[RECORDS FOR THIS TASK Boundary: Start]

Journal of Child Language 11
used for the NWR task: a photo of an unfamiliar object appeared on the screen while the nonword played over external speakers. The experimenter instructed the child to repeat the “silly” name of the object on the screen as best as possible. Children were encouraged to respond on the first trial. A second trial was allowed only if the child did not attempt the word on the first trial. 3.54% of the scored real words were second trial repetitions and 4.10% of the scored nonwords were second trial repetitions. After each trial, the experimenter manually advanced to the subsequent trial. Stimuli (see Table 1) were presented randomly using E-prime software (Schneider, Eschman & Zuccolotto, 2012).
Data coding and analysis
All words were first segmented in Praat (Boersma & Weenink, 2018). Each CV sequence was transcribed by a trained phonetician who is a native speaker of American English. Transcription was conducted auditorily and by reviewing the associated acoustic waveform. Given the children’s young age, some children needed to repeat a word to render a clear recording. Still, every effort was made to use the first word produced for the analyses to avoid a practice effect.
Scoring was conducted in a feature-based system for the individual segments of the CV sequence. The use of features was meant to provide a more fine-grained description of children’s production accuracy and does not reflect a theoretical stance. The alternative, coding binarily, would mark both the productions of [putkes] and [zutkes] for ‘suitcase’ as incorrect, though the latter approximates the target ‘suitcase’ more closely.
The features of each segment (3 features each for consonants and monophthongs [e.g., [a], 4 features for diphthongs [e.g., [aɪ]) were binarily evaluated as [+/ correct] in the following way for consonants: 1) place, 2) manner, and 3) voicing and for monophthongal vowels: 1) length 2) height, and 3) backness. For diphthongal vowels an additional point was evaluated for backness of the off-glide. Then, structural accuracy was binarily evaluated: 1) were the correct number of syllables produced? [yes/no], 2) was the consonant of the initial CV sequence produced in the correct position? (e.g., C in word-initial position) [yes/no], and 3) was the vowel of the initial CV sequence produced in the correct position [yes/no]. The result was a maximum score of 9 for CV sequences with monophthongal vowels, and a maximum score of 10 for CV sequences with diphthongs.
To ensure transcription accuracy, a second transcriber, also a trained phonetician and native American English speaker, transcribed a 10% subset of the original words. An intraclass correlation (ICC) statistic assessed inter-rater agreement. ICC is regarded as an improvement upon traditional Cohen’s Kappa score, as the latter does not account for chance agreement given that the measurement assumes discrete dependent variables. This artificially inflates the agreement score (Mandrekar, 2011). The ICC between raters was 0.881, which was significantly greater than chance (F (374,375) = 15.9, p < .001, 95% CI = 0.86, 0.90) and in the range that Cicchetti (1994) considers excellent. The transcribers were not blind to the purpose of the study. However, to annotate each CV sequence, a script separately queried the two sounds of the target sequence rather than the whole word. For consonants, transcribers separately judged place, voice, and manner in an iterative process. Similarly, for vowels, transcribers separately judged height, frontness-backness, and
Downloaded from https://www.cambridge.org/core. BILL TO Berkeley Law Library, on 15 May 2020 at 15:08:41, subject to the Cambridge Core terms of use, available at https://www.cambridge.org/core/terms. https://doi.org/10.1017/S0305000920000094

[RECORDS FOR THIS TASK Boundary: End]

:: ASSIGNMENT ::
Return the whole listing, keeping each word as it stands.

:: PROBLEM SOLUTION ::
Journal of Child Language 11
used for the NWR task: a photo of an unfamiliar object appeared on the screen while the nonword played over external speakers. The experimenter instructed the child to repeat the “silly” name of the object on the screen as best as possible. Children were encouraged to respond on the first trial. A second trial was allowed only if the child did not attempt the word on the first trial. 3.54% of the scored real words were second trial repetitions and 4.10% of the scored nonwords were second trial repetitions. After each trial, the experimenter manually advanced to the subsequent trial. Stimuli (see Table 1) were presented randomly using E-prime software (Schneider, Eschman & Zuccolotto, 2012).
Data coding and analysis
All words were first segmented in Praat (Boersma & Weenink, 2018). Each CV sequence was transcribed by a trained phonetician who is a native speaker of American English. Transcription was conducted auditorily and by reviewing the associated acoustic waveform. Given the children’s young age, some children needed to repeat a word to render a clear recording. Still, every effort was made to use the first word produced for the analyses to avoid a practice effect.
Scoring was conducted in a feature-based system for the individual segments of the CV sequence. The use of features was meant to provide a more fine-grained description of children’s production accuracy and does not reflect a theoretical stance. The alternative, coding binarily, would mark both the productions of [putkes] and [zutkes] for ‘suitcase’ as incorrect, though the latter approximates the target ‘suitcase’ more closely.
The features of each segment (3 features each for consonants and monophthongs [e.g., [a], 4 features for diphthongs [e.g., [aɪ]) were binarily evaluated as [+/ correct] in the following way for consonants: 1) place, 2) manner, and 3) voicing and for monophthongal vowels: 1) length 2) height, and 3) backness. For diphthongal vowels an additional point was evaluated for backness of the off-glide. Then, structural accuracy was binarily evaluated: 1) were the correct number of syllables produced? [yes/no], 2) was the consonant of the initial CV sequence produced in the correct position? (e.g., C in word-initial position) [yes/no], and 3) was the vowel of the initial CV sequence produced in the correct position [yes/no]. The result was a maximum score of 9 for CV sequences with monophthongal vowels, and a maximum score of 10 for CV sequences with diphthongs.
To ensure transcription accuracy, a second transcriber, also a trained phonetician and native American English speaker, transcribed a 10% subset of the original words. An intraclass correlation (ICC) statistic assessed inter-rater agreement. ICC is regarded as an improvement upon traditional Cohen’s Kappa score, as the latter does not account for chance agreement given that the measurement assumes discrete dependent variables. This artificially inflates the agreement score (Mandrekar, 2011). The ICC between raters was 0.881, which was significantly greater than chance (F (374,375) = 15.9, p < .001, 95% CI = 0.86, 0.90) and in the range that Cicchetti (1994) considers excellent. The transcribers were not blind to the purpose of the study. However, to annotate each CV sequence, a script separately queried the two sounds of the target sequence rather than the whole word. For consonants, transcribers separately judged place, voice, and manner in an iterative process. Similarly, for vowels, transcribers separately judged height, frontness-backness, and
Downloaded from https://www.cambridge.org/core. BILL TO Berkeley Law Library, on 15 May 2020 at 15:08:41, subject to the Cambridge Core terms of use, available at https://www.cambridge.org/core/terms. https://doi.org/10.1017/S0305000920000094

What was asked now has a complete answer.